Extract provided:
*** Begin section ***

Scramble to find student flats intensifying

Lack of supply and more demand has led to students inquiring about flats earlier each year. PHOTO...
Lack of supply and more demand has led to students inquiring about flats earlier each year. PHOTO: GERARD O’BRIEN
Domestic enrolments skyrocketing at Dunedin’s tertiary institutions has led to unprecedented demand for student flats for next year.

Figures from March this year show the University of Otago had 1300 more than last year, and Otago Polytechnic an increase of more than 750.

The increase in demand and shortage of flats had led to students inquiring about flats for 2022 in March this year, Colliers International specialist residential investment broker Matt Morton said.

Inquiries usually started in May.

Mr Morton believed there was a major lack of supply.

"There is not a lot of extra stock coming to the market and there are no major developments happening either," he said.

"That is often what you see when you try to meet that extra demand but there isn’t anywhere to do it."

He believed there were "more pressures to come" when international students were allowed back in the country.

Otago University Students’ Association president Michaela Waite-Harvey said students had reported "massive" rent increases — of up to $40 a room — for 2022, with no improvements made to the properties.

"We have heard anecdotally of landlords increasing rents alongside the increase in student allowance of $25.

"This type of greed is to rife among landlords and without government intervention that morally deficient behaviour will persist," Ms Waite-Harvey said.

The earlier inquiries were a reflection of the growing squeeze on the housing market in the student area, she said.

"As student numbers grow, housing is not keeping up with demand and the stock that is available is of such poor standard students are forced to move further and further out of the traditional student area.

"Not only are students trying to secure flats earlier, but they are continuing to struggle to find affordable, healthy flats," Ms Waite-Harvey said.

Otago Property Investors Association president Kathryn Seque said the rent increase had been caused by government policy.

"Some landlords might be putting their prices up far too much, some may not be putting them up and meeting market rent at all — it really depends on the landlord.

"But most of the increases we are seeing this year are due to the healthy homes requirements, which all flats will have to meet next year.

"So you have got a massive increase in cost and a lot of landlords didn’t put their rents up for the 2021 year because of Covid," she said.

From a landlord’s perspective, inquiries had been starting "earlier and earlier" each year, Ms Seque said.

"Our members have been trying to push them back until at least April but it just getting to a point where there are so many texts and phone calls going backwards and forwards it is ridiculous," she said.

riley.kennedy@odt.co.nz

 

Comments

Morally deficient market.

"This type of greed is to rife among landlords and without [the use of force] that morally deficient behaviour will persist," Ms Waite-Harvey said.

I hope she realises that if landlords charged less rent, there'd be the same number of rentals available, and in fact probably fewer. The government (central, regional, and local) is in fact the root cause, putting limits on development that would increase housing supply. A "greedy landlord" wants there to be more places to rent out, not fewer...

I hope you realise that landlords get this reputation when the do things like increase rents by the exact amount, if not more, of any increases in student allowance - benefits etc, as if other living costs don't increase too. How many passed on savings made from record low interest rates , ie the roars of complaints over removal of interest deductibility which amounts to less than a 1% rate rise by the banks and how they will have to put rents up when those bank rates have fallen much more etc .

...then there is the added cost of increased rates, insurances, compliances. And when interest rates increase, again, so will rents.

*** End section ***

Records drawn from a dataset:

*** Begin section ***

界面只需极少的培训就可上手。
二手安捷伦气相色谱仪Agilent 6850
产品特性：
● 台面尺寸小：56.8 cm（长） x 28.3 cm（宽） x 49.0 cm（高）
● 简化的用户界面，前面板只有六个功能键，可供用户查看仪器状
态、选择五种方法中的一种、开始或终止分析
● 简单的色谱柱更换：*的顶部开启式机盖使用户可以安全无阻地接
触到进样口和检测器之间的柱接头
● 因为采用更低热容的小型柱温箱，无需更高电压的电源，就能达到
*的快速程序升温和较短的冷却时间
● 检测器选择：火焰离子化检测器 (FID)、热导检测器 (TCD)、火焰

*** End section ***

Work request A: In the article on student flats, rewrite the paragraph beginning "Otago University Students’ Association president Michaela Waite-Harvey said" as one shorter sentence that keeps its main facts.
Work request B: According to the article on student flats, in which month did inquiries about flats usually start?
Work request C: Retype everything in the student flats article from "Otago Property Investors" down to "on the landlord.".

Task answer A: Otago University Students’ Association president Michaela Waite-Harvey said students had reported rent increases of up to $40 a room for 2022, with no improvements made to the properties.

Task answer B: May.

Task answer C:
Otago Property Investors Association president Kathryn Seque said the rent increase had been caused by government policy.

"Some landlords might be putting their prices up far too much, some may not be putting them up and meeting market rent at all — it really depends on the landlord.